_What is required_: Only the lines from the one containing "left hip: (165, 198)" through the one containing "right knee: (75, 251)" should be printed, exactly as they appear below, with both ends included.

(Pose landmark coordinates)
....................

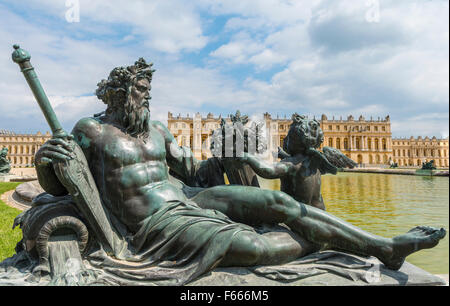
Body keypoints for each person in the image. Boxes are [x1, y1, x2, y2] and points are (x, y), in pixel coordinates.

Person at [35, 58, 445, 282]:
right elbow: (61, 185)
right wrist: (45, 161)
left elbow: (194, 167)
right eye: (142, 91)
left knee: (276, 200)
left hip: (188, 198)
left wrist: (233, 150)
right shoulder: (90, 131)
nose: (147, 97)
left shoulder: (157, 128)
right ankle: (323, 240)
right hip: (155, 225)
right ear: (120, 93)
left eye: (147, 91)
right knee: (251, 248)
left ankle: (384, 247)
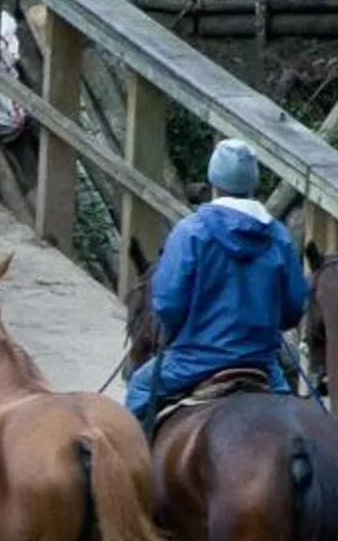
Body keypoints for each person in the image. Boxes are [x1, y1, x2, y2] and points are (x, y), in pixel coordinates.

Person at [124, 138, 309, 428]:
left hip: (194, 360)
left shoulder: (191, 232)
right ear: (253, 181)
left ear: (213, 180)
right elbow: (293, 309)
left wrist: (175, 330)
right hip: (261, 363)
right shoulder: (278, 236)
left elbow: (168, 304)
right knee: (302, 421)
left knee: (139, 389)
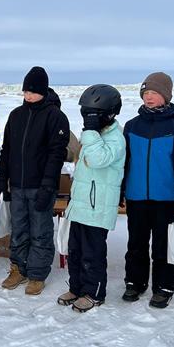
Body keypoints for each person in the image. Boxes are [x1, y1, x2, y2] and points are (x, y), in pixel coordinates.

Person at [121, 72, 174, 308]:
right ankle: (135, 282)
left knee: (164, 245)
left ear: (166, 96)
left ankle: (164, 286)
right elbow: (124, 162)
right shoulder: (132, 126)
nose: (149, 97)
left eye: (154, 93)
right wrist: (121, 189)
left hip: (165, 198)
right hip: (136, 196)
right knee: (136, 244)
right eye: (146, 93)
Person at [0, 66, 70, 295]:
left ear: (43, 91)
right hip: (17, 185)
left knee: (40, 231)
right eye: (26, 91)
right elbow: (7, 150)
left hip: (40, 186)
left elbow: (56, 155)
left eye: (33, 91)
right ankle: (18, 268)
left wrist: (48, 186)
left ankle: (37, 274)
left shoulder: (55, 116)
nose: (28, 95)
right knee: (18, 229)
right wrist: (2, 179)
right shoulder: (16, 115)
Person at [58, 84, 126, 312]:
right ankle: (76, 287)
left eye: (92, 114)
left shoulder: (116, 139)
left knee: (92, 254)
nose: (88, 119)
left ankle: (93, 293)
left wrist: (90, 132)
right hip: (81, 204)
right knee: (75, 251)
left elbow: (98, 160)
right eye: (85, 113)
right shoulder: (95, 135)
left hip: (98, 207)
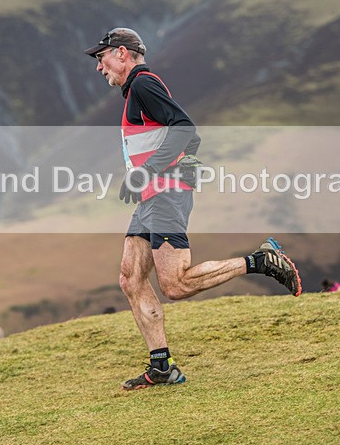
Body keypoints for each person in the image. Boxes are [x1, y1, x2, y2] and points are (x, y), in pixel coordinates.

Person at [84, 28, 302, 390]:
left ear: (121, 53)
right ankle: (162, 367)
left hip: (164, 194)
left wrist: (148, 172)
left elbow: (184, 127)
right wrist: (181, 164)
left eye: (101, 57)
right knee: (130, 278)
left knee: (176, 284)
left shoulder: (143, 84)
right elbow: (189, 135)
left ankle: (261, 261)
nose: (98, 66)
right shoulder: (137, 90)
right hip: (152, 195)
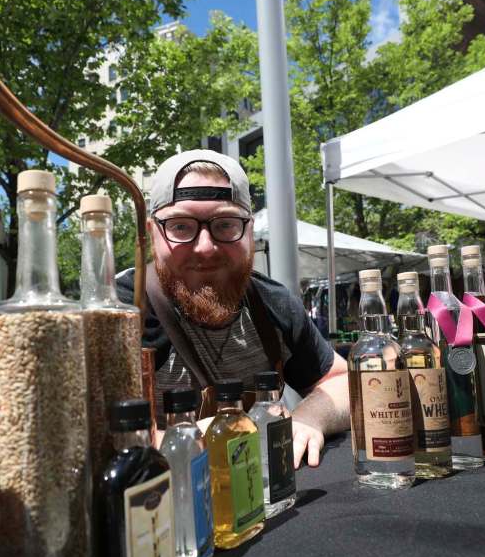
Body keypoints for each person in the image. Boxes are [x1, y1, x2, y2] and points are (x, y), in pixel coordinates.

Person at [116, 149, 350, 469]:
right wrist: (192, 443)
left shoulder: (273, 305)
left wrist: (309, 419)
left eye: (225, 225)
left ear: (249, 231)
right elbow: (84, 430)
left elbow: (341, 381)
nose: (206, 247)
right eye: (181, 226)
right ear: (151, 232)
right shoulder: (122, 313)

....................

_Response to this task_:
left hip: (165, 198)
right hip: (136, 196)
right knee: (136, 244)
right eye: (146, 93)
Person at [0, 66, 70, 295]:
left ear: (43, 91)
right hip: (17, 185)
left knee: (40, 231)
right eye: (26, 91)
right elbow: (7, 150)
left hip: (40, 186)
left elbow: (56, 155)
left eye: (33, 91)
right ankle: (18, 268)
left wrist: (48, 186)
left ankle: (37, 274)
left shoulder: (55, 116)
nose: (28, 95)
right knee: (18, 229)
right wrist: (2, 179)
right shoulder: (16, 115)
Person at [58, 84, 126, 312]:
right ankle: (76, 287)
left eye: (92, 114)
left shoulder: (116, 139)
left knee: (92, 254)
nose: (88, 119)
left ankle: (93, 293)
left wrist: (90, 132)
right hip: (81, 204)
right knee: (75, 251)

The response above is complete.